Plaster pop-outs are the bane of ceramic art. They occur after firing but are caused by wet clay becoming contaminated with pieces of hard plaster. Here’s what you need to know to avoid pop-outs.
Definitions
Calcination: A process in which heat is used to drive off or burn off some undesired portion of a rock or mineral.
Gypsum: The naturally occurring mineral calcium sulfate dihydrate with chemical formula CaSO4·2H2O.
Gypsum Plaster: Gypsum mineral that has been calcined (heated) to 240°F (116°C) to drive off part of its water of hydration.
Lime Pops: In brick manufacturing, coarse pieces of limestone and calcium carbonate are calcined in the brick firing and then absorb CO2 again to swell and cause pop-outs on the brick similar to what we see with plaster.
Rehydrate: To recombine a chemical compound with water that has been previously lost, usually due to heating
the compound.
Plaster 101
Gypsum plaster is a remarkably useful material in the manufacture of ceramic forms. That is why it’s found in the vast majority of ceramic art studios and in industrial ceramic manufacturing plants around the world.
★ ★ ★ ★ ★
▶ [Directive 1]:
Summarize the passage on plaster pop-outs in two sentences.

▶ [Input]:
★ ★ ★ ★ ★
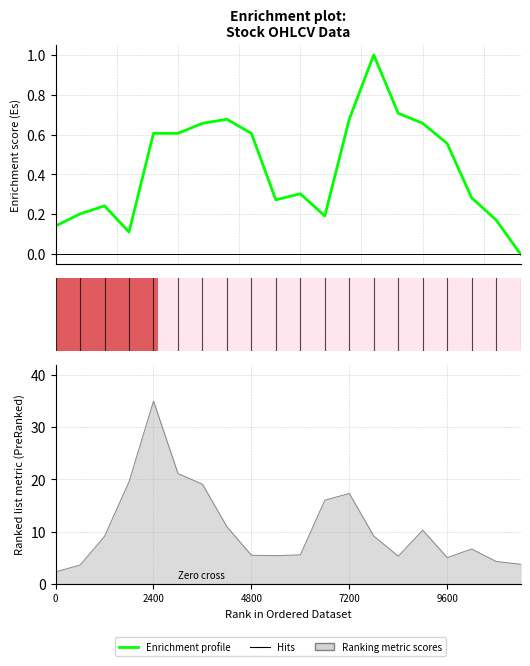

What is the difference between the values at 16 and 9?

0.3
★ ★ ★ ★ ★
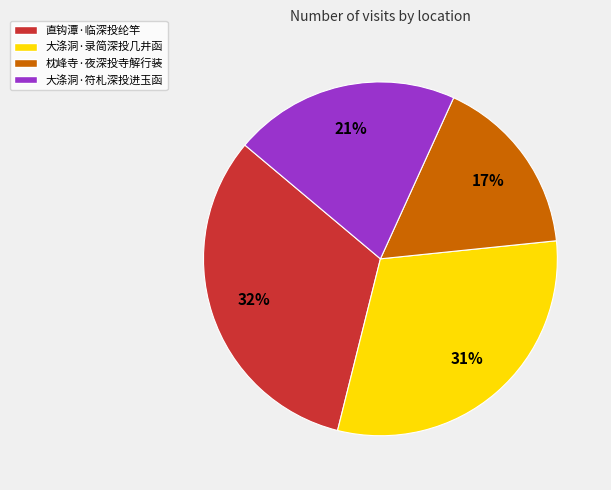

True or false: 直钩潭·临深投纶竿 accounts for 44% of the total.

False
★ ★ ★ ★ ★
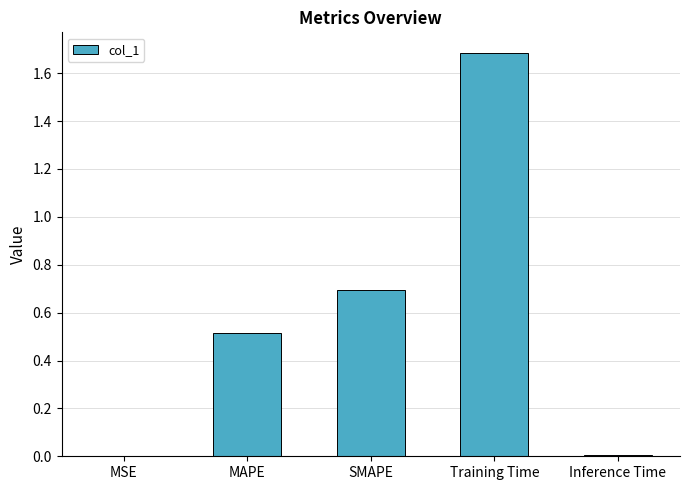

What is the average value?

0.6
★ ★ ★ ★ ★
▶ [Directive 2]:
Identify each line in the listing that contains the word "What".

▶ [Reply 1]:
Plaster pop-outs appear after firing and are caused by wet clay becoming contaminated with pieces of hard plaster. The passage defines terms including calcination, gypsum, gypsum plaster, lime pops and rehydrate, and it notes that gypsum plaster is useful for making ceramic forms and is found in most ceramic art studios and industrial ceramic plants.

▶ [Reply 2]:
What is the difference between the values at 16 and 9?
What is the average value?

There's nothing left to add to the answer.